[Your assignment]
Every line with "elbow" in it must be copied from the data.

[Material for the task]
══════

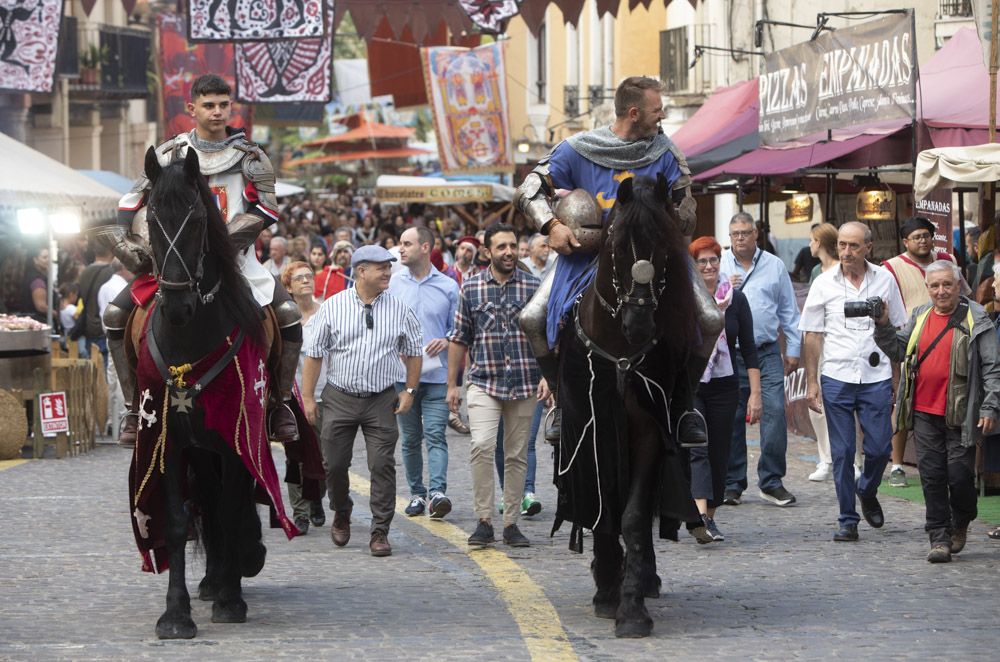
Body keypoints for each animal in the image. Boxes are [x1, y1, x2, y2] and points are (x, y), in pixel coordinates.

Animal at [129, 148, 280, 640]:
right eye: (152, 218)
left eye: (196, 219)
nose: (177, 305)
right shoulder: (169, 441)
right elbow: (178, 523)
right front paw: (176, 614)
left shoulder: (236, 437)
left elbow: (233, 508)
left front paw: (232, 600)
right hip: (199, 448)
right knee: (209, 503)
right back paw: (215, 578)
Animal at [556, 174, 696, 640]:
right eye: (616, 244)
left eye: (664, 246)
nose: (639, 323)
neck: (619, 352)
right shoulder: (590, 425)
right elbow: (602, 508)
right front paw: (607, 588)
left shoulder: (650, 430)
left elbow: (633, 515)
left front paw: (632, 607)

══════

[Written reply]
right elbow: (178, 523)
left elbow: (233, 508)
right elbow: (602, 508)
left elbow: (633, 515)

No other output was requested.